GST Council defers rollout of 40% tax on tobacco and pan masala
Sep 3, 2025
Synopsis
The Goods and Services Tax Council decided on GST 2.0. The new tax overhaul will be live from September 22, 2025. A simplified two-slab system is approved. Essential goods will have 5% tax. Standard items will have 18% tax. Sin and luxury products will have 40% tax.
The Goods and Services Tax (GST) Council has made it clear that tobacco and related products will be the only category to migrate to the new GST 2.0 framework at a later stage, even as the rest of the tax overhaul goes live from September 22, 2025.
At its 56th meeting in New Delhi on September 3, the Council approved the long-awaited shift to a simplified two-slab system — 5% for essential or “merit” goods and 18% for “standard” items — with a steep 40% slab reserved for sin and luxury products.
But unlike other goods and services, pan masala, gutkha, cigarettes, chewing tobacco, zarda, unmanufactured tobacco and bidi, that fall under the "sin tax" category, will remain under the existing GST plus compensation cess regime for now.
Cigarettes currently attract 28% GST plus a compensation cess—a mix of specific and ad valorem duties. The specific cess varies from Rs 2.1 to Rs 4.2 per stick depending on length, with an additional ad valorem of 5% (for sticks up to 74 mm) and 36% (for 84 mm).
A sin tax is an excise duty applied to goods regarded as harmful or socially costly. By raising the price of consumption, these taxes serve a dual purpose: discouraging usage while generating additional revenue for public welfare.

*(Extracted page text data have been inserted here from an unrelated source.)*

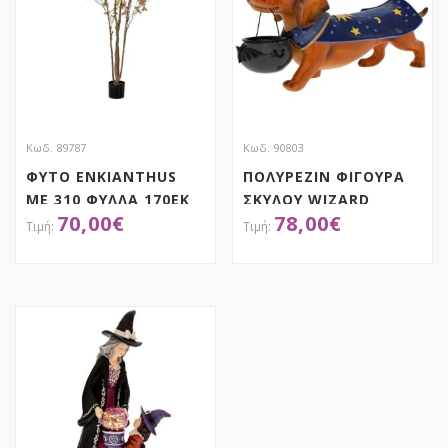
Κωδ. 89787
Κωδ. 90803
ΦΥΤΟ ENKIANTHUS
ΠΟΛΥΡΕΖΙΝ ΦΙΓΟΥΡΑ
ΜΕ 310 ΦΥΛΛΑ 170ΕΚ
ΣΚΥΛΟΥ WIZARD
70,00
€
78,00
€
ΣΕ ΠΛΑΣΤΙΚΟ ΚΑΣΠΩ
22Χ55Χ37ΕΚ
Φ15Χ12.5ΕΚ
HALLOWEEN
ΑΠΟΚΤΗΣΕ ΤΟ
ΑΠΟΚΤΗΣΕ ΤΟ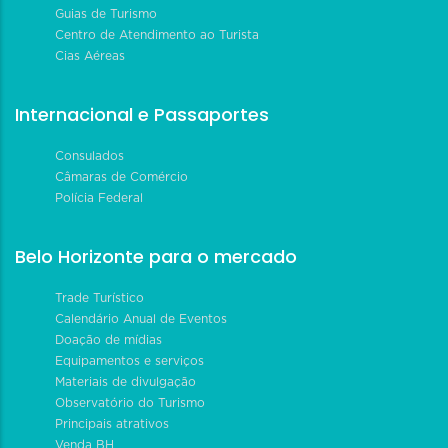
Guias de Turismo
Centro de Atendimento ao Turista
Cias Aéreas
Internacional e Passaportes
Consulados
Câmaras de Comércio
Polícia Federal
Belo Horizonte para o mercado
Trade Turístico
Calendário Anual de Eventos
Doação de mídias
Equipamentos e serviços
Materiais de divulgação
Observatório do Turismo
Principais atrativos
Venda BH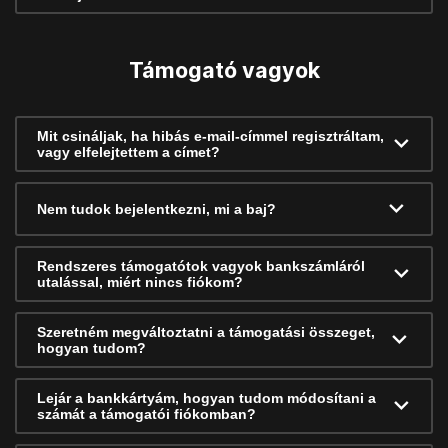
Támogató vagyok
Mit csináljak, ha hibás e-mail-címmel regisztráltam,
vagy elfelejtettem a címet?
Nem tudok bejelentkezni, mi a baj?
Rendszeres támogatótok vagyok bankszámláról
utalással, miért nincs fiókom?
Szeretném megváltoztatni a támogatási összeget,
hogyan tudom?
Lejár a bankkártyám, hogyan tudom módosítani a
számát a támogatói fiókomban?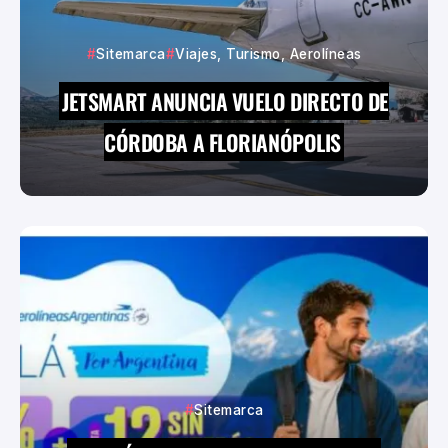
Sitemarca
Viajes, Turismo, Aerolíneas
JETSMART ANUNCIA VUELO DIRECTO DE
CÓRDOBA A FLORIANÓPOLIS
Sitemarca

In fact, cigarette consumption alone drains over 1% of the country’s GDP, prompting the government to levy sin taxes on products harmful to public health. The revenue collected is often channeled into welfare programs, reinforcing the tax’s role in both reducing consumption and supporting social initiatives.
As taxes on sin goods are highly price inelastic (consumers addicted to such products continue to buy them despite higher prices), the government expects to see higher revenues rather than lower consumption.